No matter how much time you spend educating staff, there will be people who mistakenly are spoofed. The following steps below can ensure your school is more protected:
- Deploy a SPAM filter that detects things such as blank senders and viruses.
- Make sure your system has all the most current patches and updates (see point below).
- Implement a two-factor authentication.
- Have a security policy that includes password expiration.
- Install an antivirus solution (see point below).
Malware, Scareware, and Ransomware
One of the most vulnerable targets of viruses is students. Students can be easily fooled into clicking on things or installing software that they think will do something else. This can be a big problem for schools.
There are dozens of antivirus solutions out there. What’s right for your school? The keyword there is school. Not all virus filters are created alike. Some are better for small networks (like homes) and would not adequately protect a school.
This article outlines the pros and cons of different solutions for your school.
Unpatched or Outdated Software Vulnerabilities
One of the most significant vulnerabilities for schools is an easy one to fix: update your software.
How many times have you seen an update notification and put it off? They come out so often it’s easy to ignore them and just wait for the next one. Don’t!
Patches and updates are typically released because vulnerabilities have been found in the software and the updates fix them.
One of the easiest ways to get a virus onto a computer is through removable media (such as USBs or memory cards).

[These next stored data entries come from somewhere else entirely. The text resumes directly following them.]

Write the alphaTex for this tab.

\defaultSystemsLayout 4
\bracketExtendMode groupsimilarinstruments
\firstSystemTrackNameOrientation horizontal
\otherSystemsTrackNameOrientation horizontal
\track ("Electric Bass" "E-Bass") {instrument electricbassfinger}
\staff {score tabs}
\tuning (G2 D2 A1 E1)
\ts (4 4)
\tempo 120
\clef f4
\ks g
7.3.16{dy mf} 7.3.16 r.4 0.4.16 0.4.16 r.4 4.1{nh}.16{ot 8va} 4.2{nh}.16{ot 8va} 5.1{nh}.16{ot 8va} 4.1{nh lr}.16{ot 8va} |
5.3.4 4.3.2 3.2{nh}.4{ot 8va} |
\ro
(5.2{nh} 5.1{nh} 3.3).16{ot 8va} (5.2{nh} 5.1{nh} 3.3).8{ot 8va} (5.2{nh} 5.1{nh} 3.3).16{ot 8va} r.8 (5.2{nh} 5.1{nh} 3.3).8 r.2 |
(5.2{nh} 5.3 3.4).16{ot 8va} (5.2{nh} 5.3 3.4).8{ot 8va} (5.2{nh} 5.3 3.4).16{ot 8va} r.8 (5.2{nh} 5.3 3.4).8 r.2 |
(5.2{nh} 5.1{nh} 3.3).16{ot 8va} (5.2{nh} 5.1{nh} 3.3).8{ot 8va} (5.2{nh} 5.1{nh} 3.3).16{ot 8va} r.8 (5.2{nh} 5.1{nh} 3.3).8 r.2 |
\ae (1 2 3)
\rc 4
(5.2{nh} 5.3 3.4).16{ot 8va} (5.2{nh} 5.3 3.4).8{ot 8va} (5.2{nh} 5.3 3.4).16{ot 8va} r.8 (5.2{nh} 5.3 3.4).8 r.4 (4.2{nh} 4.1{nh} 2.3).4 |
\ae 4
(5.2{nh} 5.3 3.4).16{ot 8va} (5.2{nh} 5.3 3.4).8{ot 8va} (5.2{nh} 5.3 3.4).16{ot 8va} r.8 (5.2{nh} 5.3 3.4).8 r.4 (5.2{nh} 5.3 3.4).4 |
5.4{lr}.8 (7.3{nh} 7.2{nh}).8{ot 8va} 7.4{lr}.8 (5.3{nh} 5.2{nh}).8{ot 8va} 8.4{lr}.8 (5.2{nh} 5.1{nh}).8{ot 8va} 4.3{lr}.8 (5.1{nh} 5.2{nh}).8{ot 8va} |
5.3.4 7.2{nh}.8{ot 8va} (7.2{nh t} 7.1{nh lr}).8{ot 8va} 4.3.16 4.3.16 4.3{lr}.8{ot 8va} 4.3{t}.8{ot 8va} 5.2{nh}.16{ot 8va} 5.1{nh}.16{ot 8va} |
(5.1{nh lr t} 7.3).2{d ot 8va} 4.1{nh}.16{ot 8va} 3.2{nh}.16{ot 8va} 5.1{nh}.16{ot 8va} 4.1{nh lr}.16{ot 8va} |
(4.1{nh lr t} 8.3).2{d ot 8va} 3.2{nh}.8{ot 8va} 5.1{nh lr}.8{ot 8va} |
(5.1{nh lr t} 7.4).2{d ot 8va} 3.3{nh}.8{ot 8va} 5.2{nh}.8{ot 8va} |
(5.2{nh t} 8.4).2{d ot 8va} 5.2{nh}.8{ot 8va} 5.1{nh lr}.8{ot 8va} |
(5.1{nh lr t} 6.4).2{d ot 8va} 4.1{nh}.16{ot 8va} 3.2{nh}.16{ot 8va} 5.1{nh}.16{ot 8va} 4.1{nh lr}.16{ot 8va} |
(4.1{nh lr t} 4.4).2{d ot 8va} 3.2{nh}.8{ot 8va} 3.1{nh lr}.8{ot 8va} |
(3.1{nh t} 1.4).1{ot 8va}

Installing antivirus software will help prevent this, but there is more you should be doing. Here are a few more tips:
- Remind staff to keep their business and personal life separate; personal USB drives that are used with home computers should not be used. Additionally, “found” media should never be used on a computer to see who it belongs to.
- Disable autorun / autoplay from all of your devices.
- Use removable devices that are encrypted; if the device is stolen, then it’s useless to anyone who finds it.
Many of the worst attacks don’t come from hackers outside your school’s network; they come from within; they come from unsuspecting students who have been given privileges from teachers.
No teacher wants to believe their students are capable of malicious cyber attacks.
Teachers should follow the rules below:
- Never leave their computer unattended.
- Make sure the computer needs a password whenever it goes into standby or is restarted.
- No student, however innocent they seem, should be given unrestricted use of your computer.
Some schools have taken it a step further by requiring employees to log in with an extra form of encryption, such as the Titan Security Key.
It’s also important to educate staff about the kinds of attacks your school is vulnerable to, so they understand how someone might try to do damage.
More to Consider
In addition to the above actions, schools should think carefully about how they protect the hardware itself.
What happens in the case of natural disasters, accidental drops, and break-ins? How is your hardware protected from these threats? And what, if anything, do your warranties cover?